THE DATA:
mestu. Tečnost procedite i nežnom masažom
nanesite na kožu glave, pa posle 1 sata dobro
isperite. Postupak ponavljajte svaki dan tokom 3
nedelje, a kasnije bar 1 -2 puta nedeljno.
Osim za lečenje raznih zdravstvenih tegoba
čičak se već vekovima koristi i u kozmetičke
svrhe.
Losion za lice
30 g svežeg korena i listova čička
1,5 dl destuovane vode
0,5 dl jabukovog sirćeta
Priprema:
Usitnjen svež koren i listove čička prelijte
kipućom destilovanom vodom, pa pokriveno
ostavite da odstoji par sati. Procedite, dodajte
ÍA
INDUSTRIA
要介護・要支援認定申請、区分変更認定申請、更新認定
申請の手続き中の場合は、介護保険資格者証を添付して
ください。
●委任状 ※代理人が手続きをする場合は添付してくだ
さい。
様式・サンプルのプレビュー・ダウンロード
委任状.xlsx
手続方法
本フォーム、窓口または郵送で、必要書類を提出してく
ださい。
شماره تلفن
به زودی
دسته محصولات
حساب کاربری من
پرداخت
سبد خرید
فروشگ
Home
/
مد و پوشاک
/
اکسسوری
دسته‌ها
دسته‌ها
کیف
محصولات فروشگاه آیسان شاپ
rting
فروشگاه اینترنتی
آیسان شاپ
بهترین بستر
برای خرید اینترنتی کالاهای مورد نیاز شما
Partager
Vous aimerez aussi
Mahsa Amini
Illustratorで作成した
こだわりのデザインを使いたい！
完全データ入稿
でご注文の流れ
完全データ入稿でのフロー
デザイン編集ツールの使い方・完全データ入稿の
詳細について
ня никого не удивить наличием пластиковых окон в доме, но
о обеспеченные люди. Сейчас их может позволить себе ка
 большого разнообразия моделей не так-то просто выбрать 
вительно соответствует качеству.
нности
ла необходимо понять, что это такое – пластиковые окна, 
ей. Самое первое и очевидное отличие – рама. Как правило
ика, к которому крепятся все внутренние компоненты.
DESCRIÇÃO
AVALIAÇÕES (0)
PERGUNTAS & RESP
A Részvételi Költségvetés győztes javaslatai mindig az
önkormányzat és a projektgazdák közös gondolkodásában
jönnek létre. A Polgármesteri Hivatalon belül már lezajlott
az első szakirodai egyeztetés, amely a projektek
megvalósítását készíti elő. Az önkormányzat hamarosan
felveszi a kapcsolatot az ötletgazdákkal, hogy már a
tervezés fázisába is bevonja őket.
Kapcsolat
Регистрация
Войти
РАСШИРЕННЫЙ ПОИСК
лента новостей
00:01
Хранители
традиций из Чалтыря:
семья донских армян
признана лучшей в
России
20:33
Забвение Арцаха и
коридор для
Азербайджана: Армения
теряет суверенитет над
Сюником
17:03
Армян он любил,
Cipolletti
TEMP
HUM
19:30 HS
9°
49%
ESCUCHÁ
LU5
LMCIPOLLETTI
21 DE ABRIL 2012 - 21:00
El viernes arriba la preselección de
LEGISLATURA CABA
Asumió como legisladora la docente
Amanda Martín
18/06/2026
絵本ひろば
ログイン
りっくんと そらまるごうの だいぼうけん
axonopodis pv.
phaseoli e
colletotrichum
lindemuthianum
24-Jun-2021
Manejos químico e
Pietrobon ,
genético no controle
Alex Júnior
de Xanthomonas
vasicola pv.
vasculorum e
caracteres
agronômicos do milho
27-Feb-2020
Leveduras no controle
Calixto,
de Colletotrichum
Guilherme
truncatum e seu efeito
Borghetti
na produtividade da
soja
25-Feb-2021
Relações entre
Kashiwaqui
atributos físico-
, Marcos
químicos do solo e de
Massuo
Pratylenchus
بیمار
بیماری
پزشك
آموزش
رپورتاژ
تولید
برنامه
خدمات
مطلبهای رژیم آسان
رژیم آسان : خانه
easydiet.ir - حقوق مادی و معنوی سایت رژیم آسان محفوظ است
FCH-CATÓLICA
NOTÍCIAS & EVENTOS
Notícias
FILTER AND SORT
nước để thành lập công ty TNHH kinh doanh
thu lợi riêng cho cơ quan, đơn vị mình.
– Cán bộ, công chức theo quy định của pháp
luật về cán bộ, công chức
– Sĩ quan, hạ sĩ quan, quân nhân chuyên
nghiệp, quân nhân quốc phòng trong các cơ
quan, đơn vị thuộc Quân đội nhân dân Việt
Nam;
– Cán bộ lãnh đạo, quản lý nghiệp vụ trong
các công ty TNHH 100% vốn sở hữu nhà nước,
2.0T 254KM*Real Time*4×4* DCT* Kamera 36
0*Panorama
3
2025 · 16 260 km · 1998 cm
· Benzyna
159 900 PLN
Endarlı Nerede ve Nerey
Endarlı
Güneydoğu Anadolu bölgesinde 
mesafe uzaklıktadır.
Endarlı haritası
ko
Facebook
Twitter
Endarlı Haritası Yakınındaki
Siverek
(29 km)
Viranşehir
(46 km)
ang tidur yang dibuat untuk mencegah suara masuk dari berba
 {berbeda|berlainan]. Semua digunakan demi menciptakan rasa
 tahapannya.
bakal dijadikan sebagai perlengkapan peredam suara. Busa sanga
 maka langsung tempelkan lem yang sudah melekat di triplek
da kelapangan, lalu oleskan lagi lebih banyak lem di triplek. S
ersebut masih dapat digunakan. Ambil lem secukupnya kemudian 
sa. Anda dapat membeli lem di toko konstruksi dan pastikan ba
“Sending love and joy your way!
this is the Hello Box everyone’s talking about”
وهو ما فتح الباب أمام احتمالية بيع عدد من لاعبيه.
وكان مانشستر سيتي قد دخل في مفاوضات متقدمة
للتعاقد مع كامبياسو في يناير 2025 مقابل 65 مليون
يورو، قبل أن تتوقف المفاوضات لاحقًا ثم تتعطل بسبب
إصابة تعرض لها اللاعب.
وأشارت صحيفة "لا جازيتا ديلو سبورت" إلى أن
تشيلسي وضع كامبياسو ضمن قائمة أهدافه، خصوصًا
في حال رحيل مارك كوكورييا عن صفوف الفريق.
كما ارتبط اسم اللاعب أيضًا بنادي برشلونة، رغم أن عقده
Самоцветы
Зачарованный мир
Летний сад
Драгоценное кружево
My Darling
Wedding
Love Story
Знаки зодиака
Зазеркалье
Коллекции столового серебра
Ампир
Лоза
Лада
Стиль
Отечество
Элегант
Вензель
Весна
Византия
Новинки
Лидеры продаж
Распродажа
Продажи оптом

EXERCISE REQUIREMENTS: Copy every line of the material above again, word for word and in the same order, changing nothing.

EXERCISE OUTPUT:
mestu. Tečnost procedite i nežnom masažom
nanesite na kožu glave, pa posle 1 sata dobro
isperite. Postupak ponavljajte svaki dan tokom 3
nedelje, a kasnije bar 1 -2 puta nedeljno.
Osim za lečenje raznih zdravstvenih tegoba
čičak se već vekovima koristi i u kozmetičke
svrhe.
Losion za lice
30 g svežeg korena i listova čička
1,5 dl destuovane vode
0,5 dl jabukovog sirćeta
Priprema:
Usitnjen svež koren i listove čička prelijte
kipućom destilovanom vodom, pa pokriveno
ostavite da odstoji par sati. Procedite, dodajte
ÍA
INDUSTRIA
要介護・要支援認定申請、区分変更認定申請、更新認定
申請の手続き中の場合は、介護保険資格者証を添付して
ください。
●委任状 ※代理人が手続きをする場合は添付してくだ
さい。
様式・サンプルのプレビュー・ダウンロード
委任状.xlsx
手続方法
本フォーム、窓口または郵送で、必要書類を提出してく
ださい。
شماره تلفن
به زودی
دسته محصولات
حساب کاربری من
پرداخت
سبد خرید
فروشگ
Home
/
مد و پوشاک
/
اکسسوری
دسته‌ها
دسته‌ها
کیف
محصولات فروشگاه آیسان شاپ
rting
فروشگاه اینترنتی
آیسان شاپ
بهترین بستر
برای خرید اینترنتی کالاهای مورد نیاز شما
Partager
Vous aimerez aussi
Mahsa Amini
Illustratorで作成した
こだわりのデザインを使いたい！
完全データ入稿
でご注文の流れ
完全データ入稿でのフロー
デザイン編集ツールの使い方・完全データ入稿の
詳細について
ня никого не удивить наличием пластиковых окон в доме, но
о обеспеченные люди. Сейчас их может позволить себе ка
 большого разнообразия моделей не так-то просто выбрать 
вительно соответствует качеству.
нности
ла необходимо понять, что это такое – пластиковые окна, 
ей. Самое первое и очевидное отличие – рама. Как правило
ика, к которому крепятся все внутренние компоненты.
DESCRIÇÃO
AVALIAÇÕES (0)
PERGUNTAS & RESP
A Részvételi Költségvetés győztes javaslatai mindig az
önkormányzat és a projektgazdák közös gondolkodásában
jönnek létre. A Polgármesteri Hivatalon belül már lezajlott
az első szakirodai egyeztetés, amely a projektek
megvalósítását készíti elő. Az önkormányzat hamarosan
felveszi a kapcsolatot az ötletgazdákkal, hogy már a
tervezés fázisába is bevonja őket.
Kapcsolat
Регистрация
Войти
РАСШИРЕННЫЙ ПОИСК
лента новостей
00:01
Хранители
традиций из Чалтыря:
семья донских армян
признана лучшей в
России
20:33
Забвение Арцаха и
коридор для
Азербайджана: Армения
теряет суверенитет над
Сюником
17:03
Армян он любил,
Cipolletti
TEMP
HUM
19:30 HS
9°
49%
ESCUCHÁ
LU5
LMCIPOLLETTI
21 DE ABRIL 2012 - 21:00
El viernes arriba la preselección de
LEGISLATURA CABA
Asumió como legisladora la docente
Amanda Martín
18/06/2026
絵本ひろば
ログイン
りっくんと そらまるごうの だいぼうけん
axonopodis pv.
phaseoli e
colletotrichum
lindemuthianum
24-Jun-2021
Manejos químico e
Pietrobon ,
genético no controle
Alex Júnior
de Xanthomonas
vasicola pv.
vasculorum e
caracteres
agronômicos do milho
27-Feb-2020
Leveduras no controle
Calixto,
de Colletotrichum
Guilherme
truncatum e seu efeito
Borghetti
na produtividade da
soja
25-Feb-2021
Relações entre
Kashiwaqui
atributos físico-
, Marcos
químicos do solo e de
Massuo
Pratylenchus
بیمار
بیماری
پزشك
آموزش
رپورتاژ
تولید
برنامه
خدمات
مطلبهای رژیم آسان
رژیم آسان : خانه
easydiet.ir - حقوق مادی و معنوی سایت رژیم آسان محفوظ است
FCH-CATÓLICA
NOTÍCIAS & EVENTOS
Notícias
FILTER AND SORT
nước để thành lập công ty TNHH kinh doanh
thu lợi riêng cho cơ quan, đơn vị mình.
– Cán bộ, công chức theo quy định của pháp
luật về cán bộ, công chức
– Sĩ quan, hạ sĩ quan, quân nhân chuyên
nghiệp, quân nhân quốc phòng trong các cơ
quan, đơn vị thuộc Quân đội nhân dân Việt
Nam;
– Cán bộ lãnh đạo, quản lý nghiệp vụ trong
các công ty TNHH 100% vốn sở hữu nhà nước,
2.0T 254KM*Real Time*4×4* DCT* Kamera 36
0*Panorama
3
2025 · 16 260 km · 1998 cm
· Benzyna
159 900 PLN
Endarlı Nerede ve Nerey
Endarlı
Güneydoğu Anadolu bölgesinde 
mesafe uzaklıktadır.
Endarlı haritası
ko
Facebook
Twitter
Endarlı Haritası Yakınındaki
Siverek
(29 km)
Viranşehir
(46 km)
ang tidur yang dibuat untuk mencegah suara masuk dari berba
 {berbeda|berlainan]. Semua digunakan demi menciptakan rasa
 tahapannya.
bakal dijadikan sebagai perlengkapan peredam suara. Busa sanga
 maka langsung tempelkan lem yang sudah melekat di triplek
da kelapangan, lalu oleskan lagi lebih banyak lem di triplek. S
ersebut masih dapat digunakan. Ambil lem secukupnya kemudian 
sa. Anda dapat membeli lem di toko konstruksi dan pastikan ba
“Sending love and joy your way!
this is the Hello Box everyone’s talking about”
وهو ما فتح الباب أمام احتمالية بيع عدد من لاعبيه.
وكان مانشستر سيتي قد دخل في مفاوضات متقدمة
للتعاقد مع كامبياسو في يناير 2025 مقابل 65 مليون
يورو، قبل أن تتوقف المفاوضات لاحقًا ثم تتعطل بسبب
إصابة تعرض لها اللاعب.
وأشارت صحيفة "لا جازيتا ديلو سبورت" إلى أن
تشيلسي وضع كامبياسو ضمن قائمة أهدافه، خصوصًا
في حال رحيل مارك كوكورييا عن صفوف الفريق.
كما ارتبط اسم اللاعب أيضًا بنادي برشلونة، رغم أن عقده
Самоцветы
Зачарованный мир
Летний сад
Драгоценное кружево
My Darling
Wedding
Love Story
Знаки зодиака
Зазеркалье
Коллекции столового серебра
Ампир
Лоза
Лада
Стиль
Отечество
Элегант
Вензель
Весна
Византия
Новинки
Лидеры продаж
Распродажа
Продажи оптом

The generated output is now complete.